#### [Vorliegender Text]
◆ ◆ ◆ ◆ ◆

• 20.02.2013 12:29

Owen-Jones: "Der ACO hat einen guten Job gemacht"

Sir Lindsey Owen-Jones spricht über seine Arbeit als Präsident der Langstrecken-Kommission der FIA und die Herausforderungen der kommenden Jahre

(Motorsport-Total.com) - n der Langstrecken-Weltmeisterschaft (WEC) müssen zwei verschiedene Parteien an einen Tisch gebracht werden: Zum einen der Automobilweltverband FIA, der die Meisterschaft ausschreibt, zum anderen der ACO, der als Veranstalter der 24 Stunden von Le Mans die WEC organisiert. Bei der Ausarbeitung des Reglements müssen beide Vertreter zusammen mit den beteiligten Teams und Herstellern auf einen Nenner kommen. Dazu wurde die Langstrecken-Kommission der FIA gebildet, in der Vertreter aller Beteiligten an einem Tisch sitzen.

Titel-Bild zur News: Lindsey Owen-Jones, Präsident Langstrecken-Kommisson der FIA

Sir Lindsey Owen-Jones ist Präsident Langstrecken-Kommisson der FIA Zoom

Präsident der Langstrecken-Kommission ist Sir Lindsey Owen-Jones. Im Interview spricht der Brite über die Arbeit der Kommission, blickt auf das zukünftige technische Reglement und erklärt, vor welchen Herausforderungen der Langstreckensport heutzutage steht. Außerdem wagt er einen Ausblick auf die WEC-Saison 2013.

◆ ◆ ◆ ◆ ◆

#### [Bereitgestelltes Material]
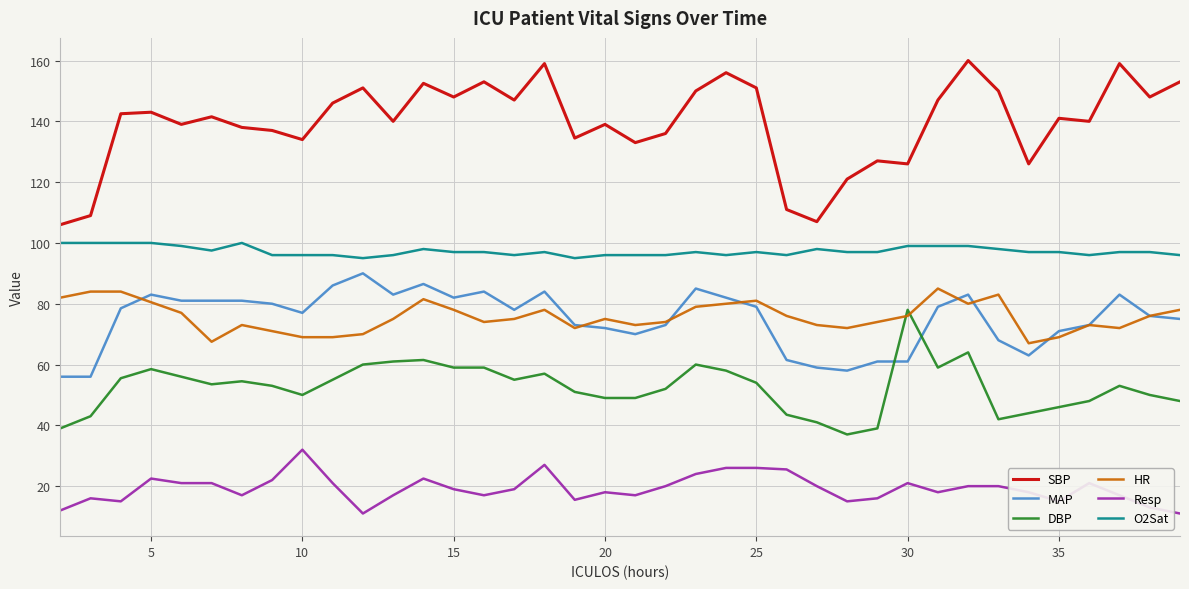

What is the sum of all O2Sat values?

3696.5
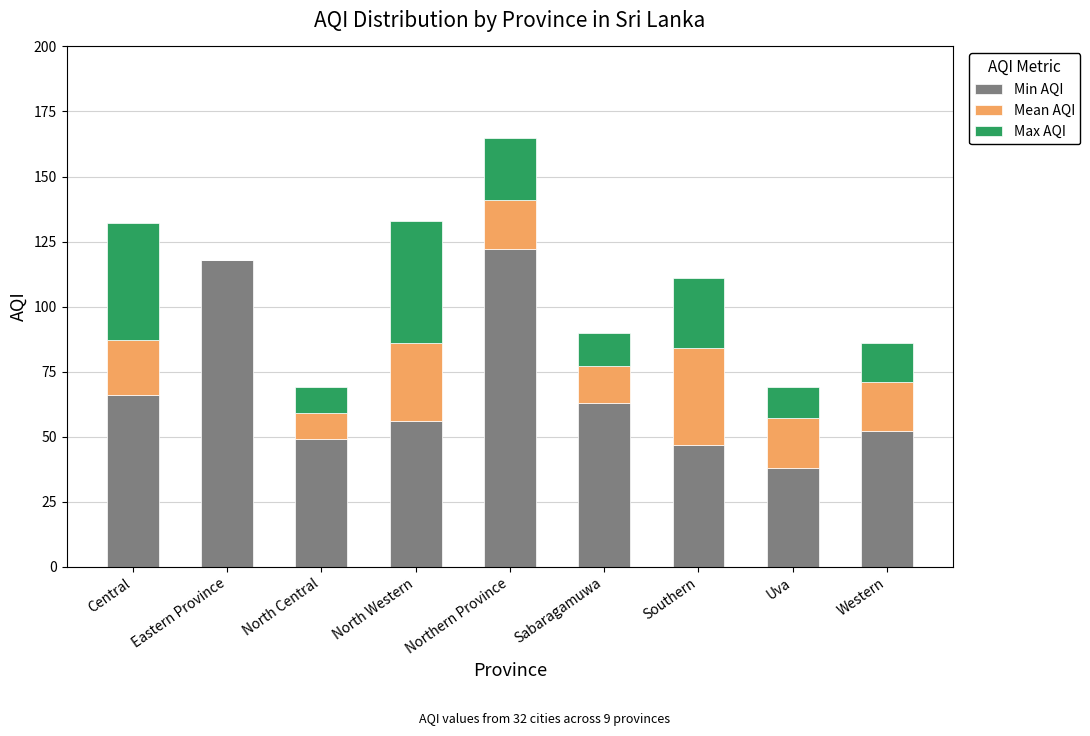

What is the total value across all series at Eastern Province?

118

◆ ◆ ◆ ◆ ◆

#### [Aufgabe]
Wer organisiert laut dem Text über die Langstrecken-Kommission der FIA die Langstrecken-Weltmeisterschaft (WEC)?

#### [Schriftliche Antwort]
Der ACO, der Veranstalter der 24 Stunden von Le Mans.